Online travel agents are exploiting, misleading, and ripping off customers to such an extent an urgent top level probe is needed to police them, a Lords report warns.
Rigged pricing, fake reviews, doctored search options, and "intimidation" of hoteliers to stop them offering cheaper deals have all been identified as dodgy practices deployed in the burgeoning digital travel sector by the upper house's EU Committee.
Peers have insisted a rapid investigation by the Completions and Markets Authority is needed to bring the industry into line.
Committee chairman and Labour peer Lord Whitty said customers are getting a raw deal when they log on for travel bargains.
"We heard of an array of worrying practices by websites that simply aren't transparent enough and leave consumers vulnerable to exploitation - from fake reviews to personalised pricing, from baffling privacy agreements, to rigged displays of search results.
"The online travel agent sector is a particular concern.

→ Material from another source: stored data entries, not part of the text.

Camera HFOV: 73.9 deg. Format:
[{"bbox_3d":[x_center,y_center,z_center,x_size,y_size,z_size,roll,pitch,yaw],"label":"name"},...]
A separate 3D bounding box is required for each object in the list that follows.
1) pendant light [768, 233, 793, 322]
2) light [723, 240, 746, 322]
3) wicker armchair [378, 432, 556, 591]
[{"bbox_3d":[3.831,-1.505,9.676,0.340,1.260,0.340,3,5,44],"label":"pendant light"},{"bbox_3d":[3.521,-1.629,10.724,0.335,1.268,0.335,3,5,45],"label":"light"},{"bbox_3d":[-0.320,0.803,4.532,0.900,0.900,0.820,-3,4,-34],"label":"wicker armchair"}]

We heard that the use of price parity clauses, which require hotels to offer online travel agents their best price, stifled competition and harmed consumers.
"Even though some of these price restrictions have been banned, we heard allegations that online travel agents had intimidated hotels for offering better deals to their competitors.

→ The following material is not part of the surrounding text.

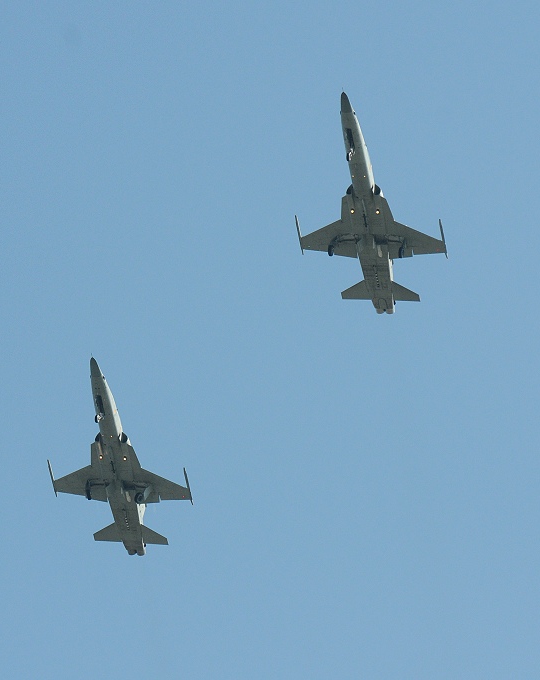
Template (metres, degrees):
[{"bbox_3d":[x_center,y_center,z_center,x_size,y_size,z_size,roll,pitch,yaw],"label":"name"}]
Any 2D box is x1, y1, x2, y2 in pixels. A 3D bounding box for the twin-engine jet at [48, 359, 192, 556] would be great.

"Witnesses described a number of practices by online travel agents intended to mislead consumers.
"The committee heard claims that online travel agents have intimidated hotels which gave better rates to their competitors and used deliberately misleading messages about vacancies, and so-called 'shell websites' which pretend to be the hotel website to take bookings at a higher rate.
"We urge the Competition and Markets Authority to carry out a rapid market investigation into this sector," Lord Whitty said.
The report warned online travel providers were offering "rigged prices", such as personalised pricing where online platforms use information provided, or revealed, by the consumer to determine an individual price for a particular item or service.
A traffic light-style, green, amber, red, kite-mark safety system should be forced on all EU websites and apps so customers can see which ones can be trusted most, the committee recommends.
The report calls for consumer protection laws to be updated to require online platforms to be transparent about how they rank and present search results, publish ratings and reviews, and when they use personal data from consumers to determine prices.
Collaborative and sharing economy platforms should also be clearer about their consumer protection obligations, peers demand.
The report states that Britain is uniquely poised to do well out of an EU-wide single digital market as 17 of the union's 40 so-called "unicorns" - tech start-ups valued at one billion US dollars - are based in the UK.
The committee, which has been investigating whether large online platforms, such as Google, Amazon, Uber, and Airbnb, operate above the law, said a new regulatory system was not needed as long as existing rules were updated and implemented properly.
The report said competition law is too slow to react to concerns about market dominance as it cited the European Commission's five year probe into Google.
The committee also called for the rules on mergers to be revamped to prevent large online platforms acquiring smaller competitors and escaping scrutiny by competition regulators because they fall below turnover thresholds.